* **DIRECTIONS FOR THIS TASK**: Put the material below into a two-column CSV with the header input,output and one row for each block. Place each block's opening text under input and the lines that answer it under output, with each field quoted, line breaks turned into spaces, and the pictures left out.

——

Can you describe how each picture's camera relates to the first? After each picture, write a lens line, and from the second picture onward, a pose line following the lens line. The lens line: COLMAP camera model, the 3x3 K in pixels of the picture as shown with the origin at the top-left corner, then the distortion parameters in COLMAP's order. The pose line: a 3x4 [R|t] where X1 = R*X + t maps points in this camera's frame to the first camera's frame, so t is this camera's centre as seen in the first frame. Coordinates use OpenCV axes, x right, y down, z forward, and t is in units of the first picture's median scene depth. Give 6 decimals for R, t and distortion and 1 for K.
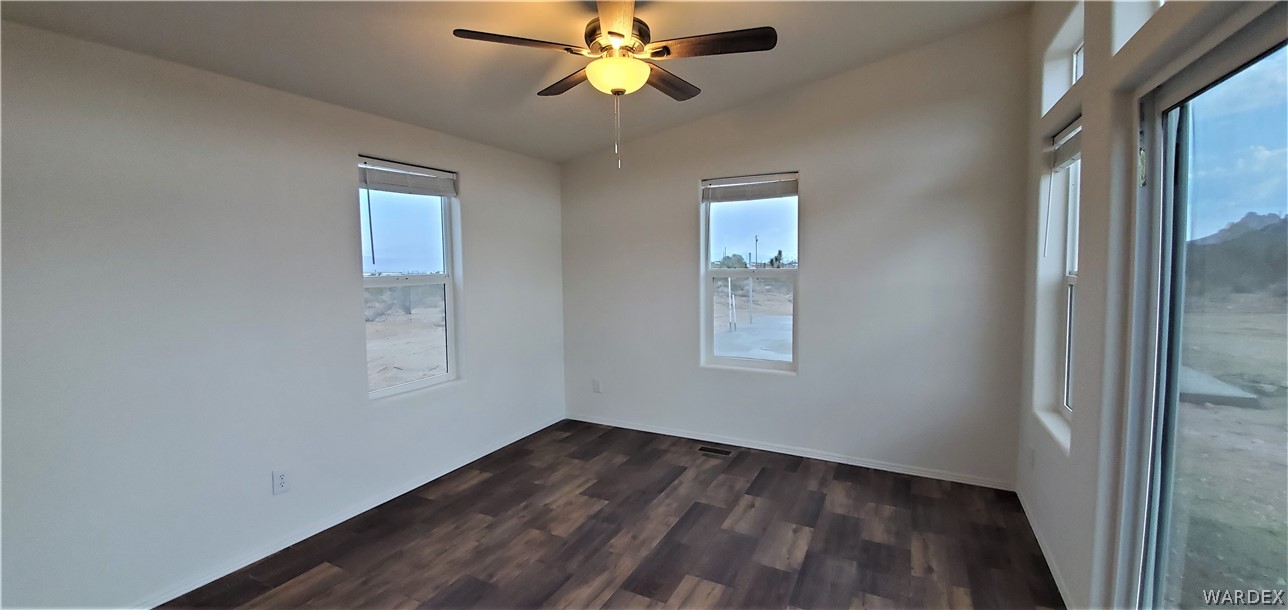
lens RADIAL K [[514.6, 0, 639.7], [0, 514.6, 298.0], [0, 0, 1]] dist [0.007553, -0.010633]
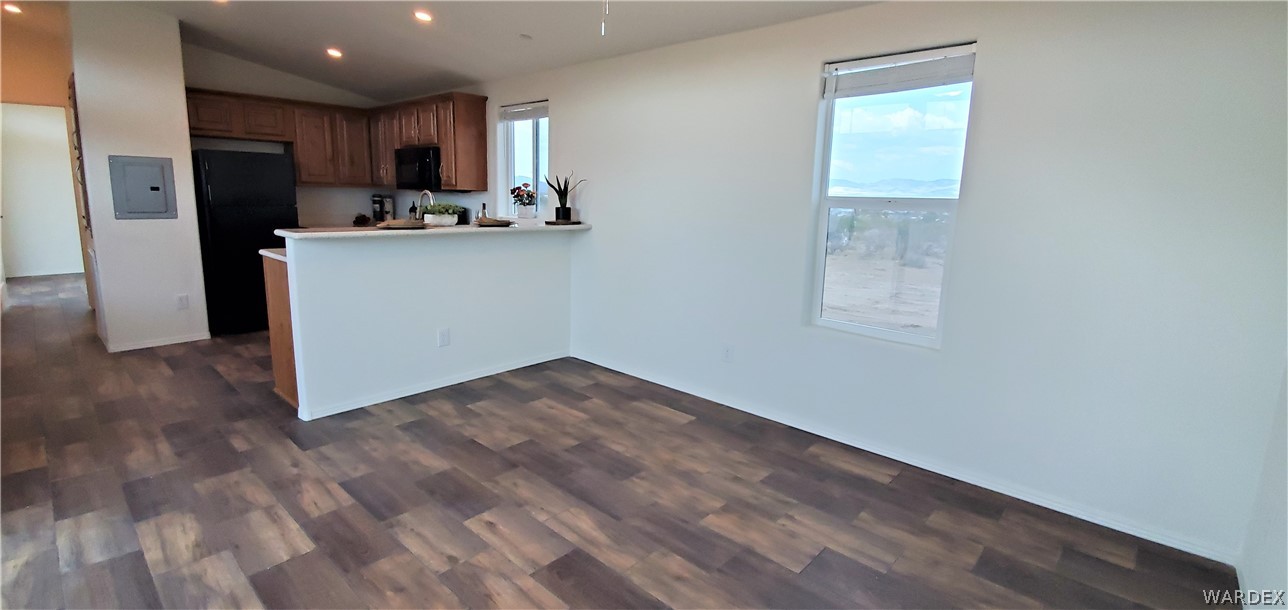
lens RADIAL K [[570.0, 0, 644.5], [0, 570.0, 292.0], [0, 0, 1]] dist [0.004615, -0.008639]
pose [[-0.256119, 0.167274, -0.952062, 0.574818], [-0.094438, 0.975872, 0.196863, -0.042106], [0.962021, 0.140331, -0.234143, 0.945474]]
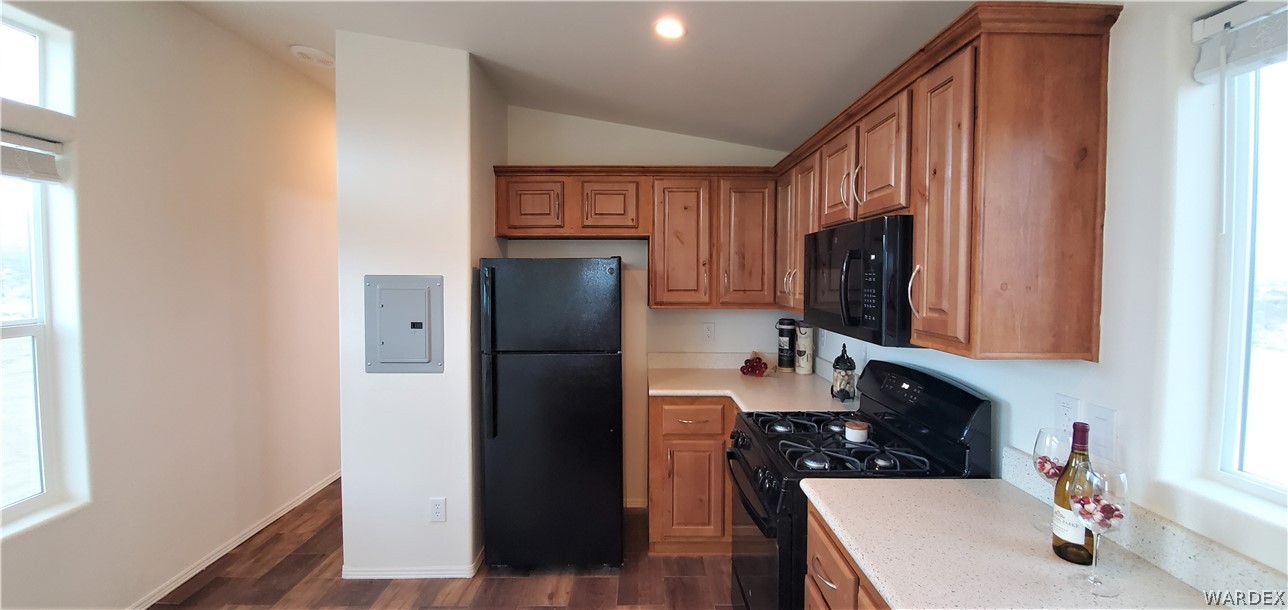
lens RADIAL K [[514.6, 0, 642.3], [0, 514.6, 293.0], [0, 0, 1]] dist [0.007553, -0.010633]
pose [[-0.880246, 0.025305, -0.473843, -0.501690], [-0.029479, 0.993732, 0.107831, -0.043989], [0.473602, 0.108886, -0.873982, 0.211084]]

——

* **RESPONSE**:
input,output
"Can you describe how each picture's camera relates to the first? After each picture, write a lens line, and from the second picture onward, a pose line following the lens line. The lens line: COLMAP camera model, the 3x3 K in pixels of the picture as shown with the origin at the top-left corner, then the distortion parameters in COLMAP's order. The pose line: a 3x4 [R|t] where X1 = R*X + t maps points in this camera's frame to the first camera's frame, so t is this camera's centre as seen in the first frame. Coordinates use OpenCV axes, x right, y down, z forward, and t is in units of the first picture's median scene depth. Give 6 decimals for R, t and distortion and 1 for K.","lens RADIAL K [[514.6, 0, 639.7], [0, 514.6, 298.0], [0, 0, 1]] dist [0.007553, -0.010633] lens RADIAL K [[570.0, 0, 644.5], [0, 570.0, 292.0], [0, 0, 1]] dist [0.004615, -0.008639] pose [[-0.256119, 0.167274, -0.952062, 0.574818], [-0.094438, 0.975872, 0.196863, -0.042106], [0.962021, 0.140331, -0.234143, 0.945474]] lens RADIAL K [[514.6, 0, 642.3], [0, 514.6, 293.0], [0, 0, 1]] dist [0.007553, -0.010633] pose [[-0.880246, 0.025305, -0.473843, -0.501690], [-0.029479, 0.993732, 0.107831, -0.043989], [0.473602, 0.108886, -0.873982, 0.211084]]"